Ahmad Riza Khan declared:

It is fard (obligatory) on everyone to stay away from such a person. He must be despised and scoffed at and refuted. Any respect shown to him is not only haram (prohibited) but will amount to the demolition of the foundation of Islam. It is haram to greet him, to sit or eat and drink with him. The conclusion of any marriage contracts is also haram: it will amount to pure adultery. Such a person should not be visited even if he is sick. Participation in the funeral of such a person, washing him according to the shari’ah law, to shoulder his dead body, to bury him in a Muslim burial place, to stand alongside his grave and make supplication for his salvation or the offering of the Fatihah to the departed soul – all are not merely haram – but acts of (kufr) apostasy.

(Irfan-e-Shariyat, p.39)

The prayers of such people were also null and void

since their prayer is not real prayer, no prayer is allowed behind them. On occasions like Friday and Eid, if there is no Imam available other than these apostates, it is obligatory on every Muslim to forsake and abandon the Friday and Eid prayers.”

(Ahkam-e-Shariyat, Vol.1, p.129)

In responding to these serious charges, the scholars of Deoband were distinguished from the Barelwis (Ahmad Riza Khan and his followers) and hence the naming of these two camps as “Deobandis” and “Barelwis”. In recent times, however, scholars from both sides have tried to bridge the gap of misunderstanding, especially in the Muslim diaspora.

Neocons and 21st Century Barelwis

So why are Murdoch and his Neocon friends so keen to promote the Barelwis and target the Deobandis? There are several reasons for this, the first being historic. The Deobandis always maintained their independence from the state during the British Raj in India. Unlike the Barelwis, the Deobandis were also at the forefront of the freedom movement for Indian independence. The calculation is that, given this history, the Deobandis would be less likely to accept any Neocon programmes of interference in Muslim social affairs.
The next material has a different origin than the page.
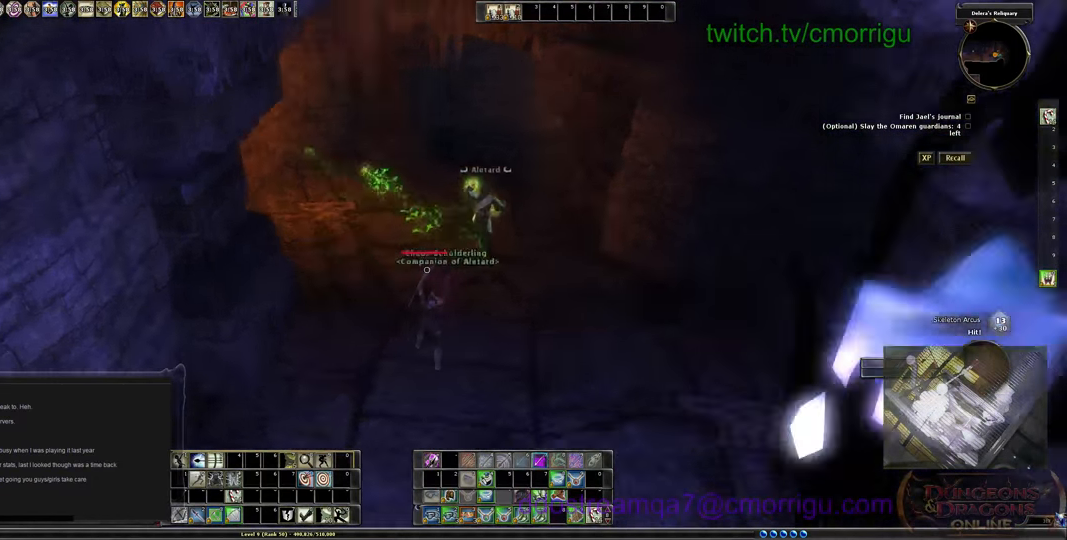
{"keys": ["a", "w"], "events": [[366, "a", "down"], [500, "w", "down"]]}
The second reason is strategic. By reviving and promoting a school of thought that excommunicates almost all other streams of Islamic scholarship with the charge of apostasy, they would be able reduce the chances of unity among Muslims in defiance of their programmes of interference. If Muslims are united against their interventions, which are designed to undermine faith in Islam, then the task will be much more difficult. So it is better to promote people who can exclude large swathes of the community through doctrinal edicts.

The third reason is the enthusiasm nowadays of people like Haras Rafiq (who claim to speak for the Barelwis) to accept and promote, on the one hand, Neocon inspired “advice” such as, “instead of speaking out against atrocities in Palestine and Iraq, Muslims in the UK should occupy themselves only with ‘lifestyle discussions'” and, on the other hand, their willingness to exhume a century-old, rancorous pronouncement by Ahmad Riza Khan of apostasy against the Deobandis for political gain.

Waking Up to Pie in Sky

For those who may be inclined to take the pronouncements and editorial dictates of Mr Murdoch as gospel, it would be useful to bear in mind that this is the man who constructed public opinion through his newspapers and the Fox News Network for the war on Iraq with promises of a $20 barrel of oil. Yesterday, the price of oil closed at a record-high of more than $80 a barrel and the world economy continues to jitter on a knife edge while the death toll on all sides continues to spiral in Iraq and Afghanistan.

Deobandis and Barelwis may have their differences, but for Mr Murdoch to assume that he can exploit these to excommunicate or simply “wish into non-existence” a quarter of a billion (Deobandi) Muslims through biased media speculation, or even by force of war, is as much pie in the sky as a $20 barrel of oil today.

The sooner the world wakes up to these realities, the better it would be for all concerned. If not, we are likely to be faced with a future of even more catastrophic wars based on wishful thinking with dire consequences for all of us.